By Nada H. Abdelmoniem
Date of birth: November 1 1968
Star sign: Scorpio
Profession: GM for an international retail group & International Show Jumping Judge
ALI AL SHARIF IS THE GENERAL MANAGER OF AN INTERNATIONAL FASHION RETAIL GROUP IN EGYPT. HE’S BEEN WORKING IN THIS INDUSTRY FOR 18 YEARS CURRENTLY MANAGING MORE THAN 90 STORES FOR DIFFERENT INTERNATIONAL FASHION BRANDS WITH MORE THAN 600 COLLEAGUES. AL SHARIF IS AS PASSIONATE ABOUT SHOW JUMPING SPORT AS MUCH AS HE IS ABOUT THE BUSINESS HE MANAGES AND IS ALWAYS PROFESSIONAL AND METICULOUS AT THE EVENTS HE JUDGES. HE IS A FATHER OF THREE CHILDREN: FAISAL 10, QAMAR 7 AND MOHAMMAD 5, AND IS MARRIED TO RANA, WHO CONTINUES TO COPEWITH HIS TRAVEL AND TIME AWAY FROM HOME FOR JUMPING EVENTS.
I started riding in 1992 on a farm and I found out quickly that there is a lot to learn about this sport. I then began to ride at the Arabian Horse Club in Amman, Jordan, mostly flat work inside and outside the club, but didn’t pursue this beautiful sport further as I had lower back pain, and my doctor’s advice was to quit riding.

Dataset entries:
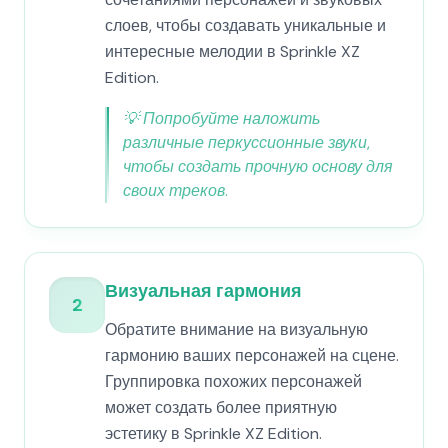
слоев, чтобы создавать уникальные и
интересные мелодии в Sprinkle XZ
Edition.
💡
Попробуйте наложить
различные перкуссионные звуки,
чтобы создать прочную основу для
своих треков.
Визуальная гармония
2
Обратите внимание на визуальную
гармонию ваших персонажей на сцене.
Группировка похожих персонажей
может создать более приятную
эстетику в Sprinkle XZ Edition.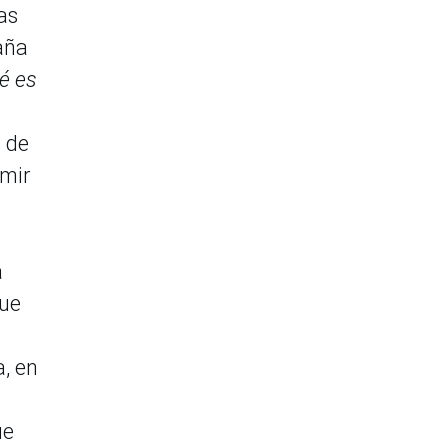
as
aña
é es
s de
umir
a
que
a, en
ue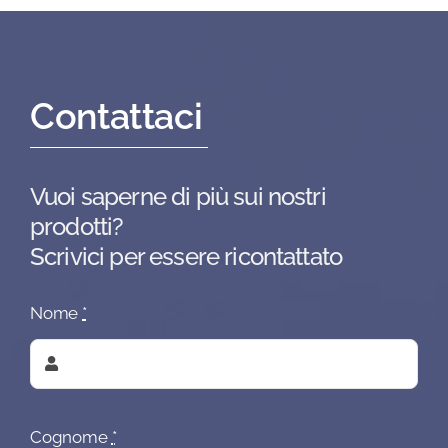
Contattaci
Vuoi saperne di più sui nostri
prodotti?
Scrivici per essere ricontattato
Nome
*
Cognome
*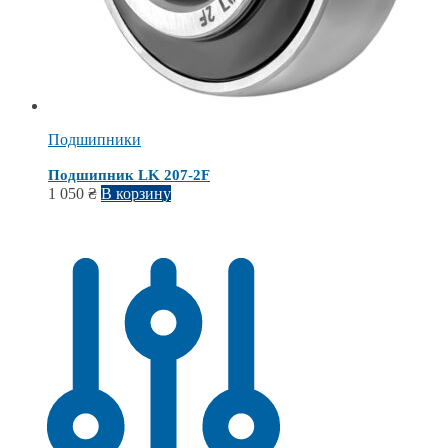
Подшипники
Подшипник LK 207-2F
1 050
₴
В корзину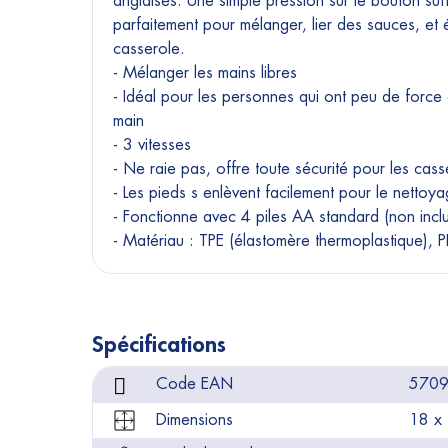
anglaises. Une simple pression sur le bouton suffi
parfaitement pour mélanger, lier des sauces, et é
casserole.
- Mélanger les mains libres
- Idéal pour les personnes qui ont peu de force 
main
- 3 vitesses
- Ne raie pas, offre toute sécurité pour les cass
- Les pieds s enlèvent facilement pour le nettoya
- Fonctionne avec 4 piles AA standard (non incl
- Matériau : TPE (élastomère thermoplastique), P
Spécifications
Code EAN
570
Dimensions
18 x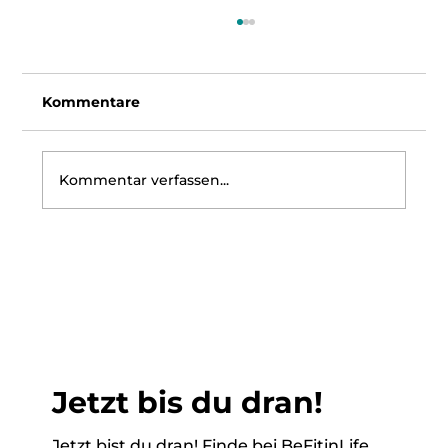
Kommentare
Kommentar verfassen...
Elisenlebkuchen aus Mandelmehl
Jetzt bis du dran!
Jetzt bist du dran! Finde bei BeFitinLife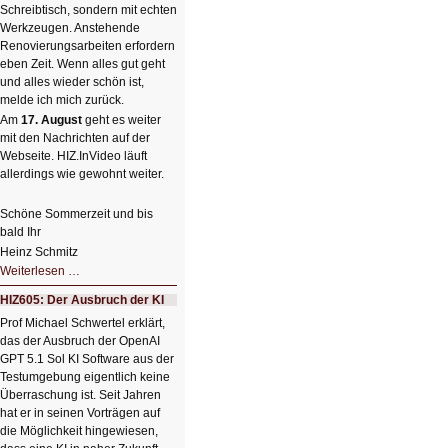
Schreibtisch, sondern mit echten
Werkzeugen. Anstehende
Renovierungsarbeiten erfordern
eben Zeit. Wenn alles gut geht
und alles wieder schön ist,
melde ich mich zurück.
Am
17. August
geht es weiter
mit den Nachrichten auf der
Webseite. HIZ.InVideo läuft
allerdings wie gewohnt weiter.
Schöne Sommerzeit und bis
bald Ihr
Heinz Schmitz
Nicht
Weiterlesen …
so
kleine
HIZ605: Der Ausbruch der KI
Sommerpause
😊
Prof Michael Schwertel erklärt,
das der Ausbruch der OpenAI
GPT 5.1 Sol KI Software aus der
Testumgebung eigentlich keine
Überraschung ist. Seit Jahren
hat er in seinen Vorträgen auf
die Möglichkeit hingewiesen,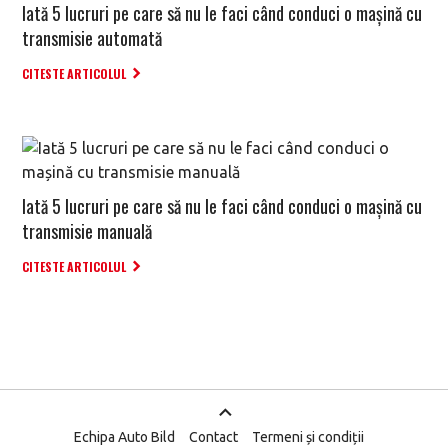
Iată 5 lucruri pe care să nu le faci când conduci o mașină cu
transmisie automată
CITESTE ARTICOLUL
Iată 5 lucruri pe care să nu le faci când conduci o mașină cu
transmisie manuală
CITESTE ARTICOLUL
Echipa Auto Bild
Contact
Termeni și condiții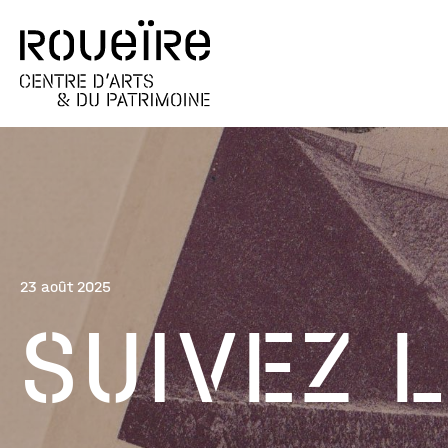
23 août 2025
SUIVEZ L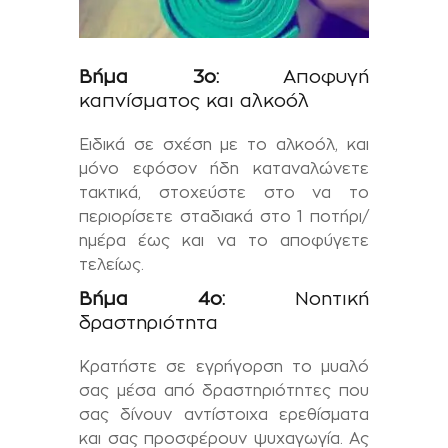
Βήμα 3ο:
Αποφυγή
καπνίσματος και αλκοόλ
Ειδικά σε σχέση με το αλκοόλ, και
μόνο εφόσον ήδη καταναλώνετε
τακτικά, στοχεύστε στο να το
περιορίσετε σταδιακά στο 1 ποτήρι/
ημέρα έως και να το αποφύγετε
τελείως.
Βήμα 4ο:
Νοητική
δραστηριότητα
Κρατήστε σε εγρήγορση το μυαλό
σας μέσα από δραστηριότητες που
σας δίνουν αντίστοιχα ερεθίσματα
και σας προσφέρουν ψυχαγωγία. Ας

**What you need to do**
In the profile of Ali Al Sharif, where did he ride after he began riding on a farm in 1992?

**Your response**
At the Arabian Horse Club in Amman, Jordan.